*ページ本文*
'''

導入・サポート

ERPの要件定義|進め方と注意点

本稿の概要

  • ERPの再構築・導入手順の全体像とスケジュール目安
  • ERP導入の要件定義プロセスの進め方・注意点
  • 要件定義プロセスにおけるGRANDITのサポート事例

GRANDITでERPの再構築や導入手順の全体像とスケジュールや、要件定義プロセスの進め方や注意点に関してご紹介していきます。

また、実際にGRANDITでERPを再構築、導入する際に、どのようなサポートを提供しているか具体的な事例を基に紹介していきます。

ERPシステムの再構築や導入の要件定義に関して困っている点や疑問点がある企業担当者様は、本稿をぜひご参考ください。

現行システム再構築の全体像

ERPを再構築・導入する際は、主に以下の4つの工程を経て構築していく場合が多いです。

全体のスケジュール・導入期間の目安を以下にまとめました。

  • 中堅・中小企業の場合・・・6〜12カ月
  • 大手・準大手企業の場合・・・12〜24カ月
工程・プロセス 内容 期間目安
(中堅企業の場合)

'''

*提供資料*
'''

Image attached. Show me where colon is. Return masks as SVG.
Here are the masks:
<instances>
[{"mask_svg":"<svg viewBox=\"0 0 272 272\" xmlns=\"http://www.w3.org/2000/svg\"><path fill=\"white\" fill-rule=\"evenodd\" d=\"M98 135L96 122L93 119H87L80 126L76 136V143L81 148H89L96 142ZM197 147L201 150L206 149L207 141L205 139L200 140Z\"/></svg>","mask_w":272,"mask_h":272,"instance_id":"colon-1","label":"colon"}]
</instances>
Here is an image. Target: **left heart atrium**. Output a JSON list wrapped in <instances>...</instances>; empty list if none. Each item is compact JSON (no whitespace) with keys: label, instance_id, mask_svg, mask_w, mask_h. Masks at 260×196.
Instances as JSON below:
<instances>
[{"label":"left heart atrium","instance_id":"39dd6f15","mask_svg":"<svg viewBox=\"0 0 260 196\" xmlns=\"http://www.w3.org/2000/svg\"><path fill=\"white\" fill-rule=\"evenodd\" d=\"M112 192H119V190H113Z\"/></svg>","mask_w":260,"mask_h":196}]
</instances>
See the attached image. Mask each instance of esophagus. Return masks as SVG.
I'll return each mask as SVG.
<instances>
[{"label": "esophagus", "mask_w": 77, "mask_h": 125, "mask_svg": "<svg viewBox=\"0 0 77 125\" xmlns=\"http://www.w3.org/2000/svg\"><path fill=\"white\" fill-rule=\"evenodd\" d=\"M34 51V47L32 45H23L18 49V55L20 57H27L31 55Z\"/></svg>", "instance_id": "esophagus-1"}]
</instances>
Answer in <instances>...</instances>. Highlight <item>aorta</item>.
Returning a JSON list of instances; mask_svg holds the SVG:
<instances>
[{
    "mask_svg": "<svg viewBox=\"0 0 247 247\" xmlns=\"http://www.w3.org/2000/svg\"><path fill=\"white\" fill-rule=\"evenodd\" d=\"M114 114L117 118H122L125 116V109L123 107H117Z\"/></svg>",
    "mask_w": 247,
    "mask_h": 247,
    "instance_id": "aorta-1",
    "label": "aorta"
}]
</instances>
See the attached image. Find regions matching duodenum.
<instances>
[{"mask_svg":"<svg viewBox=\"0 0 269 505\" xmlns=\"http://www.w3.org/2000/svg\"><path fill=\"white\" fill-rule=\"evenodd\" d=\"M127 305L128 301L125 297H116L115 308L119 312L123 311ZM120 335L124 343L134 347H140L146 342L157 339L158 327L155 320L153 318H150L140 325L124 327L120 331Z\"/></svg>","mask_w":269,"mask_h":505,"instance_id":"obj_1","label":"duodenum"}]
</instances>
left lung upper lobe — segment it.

'''

*作業内容*
1/ ページ本文をもとに、次の問いに答えてください。
(a) ERPを再構築・導入する際に主に経る工程はいくつとされていますか。
(b) 中堅・中小企業の場合、全体の導入期間の目安はどれくらいですか。
(c) 要件定義プロセスにおけるサポート事例として挙げられている製品名は何ですか。
2/ ページ本文の「ERPの要件定義|進め方と注意点」から「事例を基に紹介していきます。」までを、最後の語句も含めて一字一句変えずに打ち直してください。

*解答*
1/
(a) 4つ
(b) 6〜12カ月
(c) GRANDIT

2/
ERPの要件定義|進め方と注意点

本稿の概要

  • ERPの再構築・導入手順の全体像とスケジュール目安
  • ERP導入の要件定義プロセスの進め方・注意点
  • 要件定義プロセスにおけるGRANDITのサポート事例

GRANDITでERPの再構築や導入手順の全体像とスケジュールや、要件定義プロセスの進め方や注意点に関してご紹介していきます。

また、実際にGRANDITでERPを再構築、導入する際に、どのようなサポートを提供しているか具体的な事例を基に紹介していきます。